(Reading passage)
-*-

I like to confuse people. Being enigmatic is my modus operandi of choice. Being the worst-dressed traveler in the Koru Lounge is a given for me, as is being the most under-qualified individual around pretty much every board table I serve at. While it would be supremely self-important to suggest that I embody Winston Churchill’s famous quote of a riddle, wrapped in a mystery, inside an enigma suffice it to say that I’m a bit of a contradiction in terms.

This is particularly the case in the technology realm. For the last 15 years or so, I’ve spent my life flying all around the world talking to various people about generally emergent and sometimes arcane technology approaches. Along with a small group of colleagues I was talking about “The Cloud” at international conferences back when no one knew what it was. (A humorous aside – a local politician, well-known for his political feats as well as curtailing airport security on occasion, upon hearing that I was involved in cloud computing asked me whether I worked for the Met Service or NIWA. But I digress).

-*-

(Material supplied)
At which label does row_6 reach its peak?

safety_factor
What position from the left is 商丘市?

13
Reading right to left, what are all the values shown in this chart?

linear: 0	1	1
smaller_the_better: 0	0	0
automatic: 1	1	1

-*-

(To do)
In the essay at the top of the page, transcribe the passage that begins at the words "I like to confuse" and stops after the words "contradiction in terms.".

(Response to the task)
I like to confuse people. Being enigmatic is my modus operandi of choice. Being the worst-dressed traveler in the Koru Lounge is a given for me, as is being the most under-qualified individual around pretty much every board table I serve at. While it would be supremely self-important to suggest that I embody Winston Churchill’s famous quote of a riddle, wrapped in a mystery, inside an enigma suffice it to say that I’m a bit of a contradiction in terms.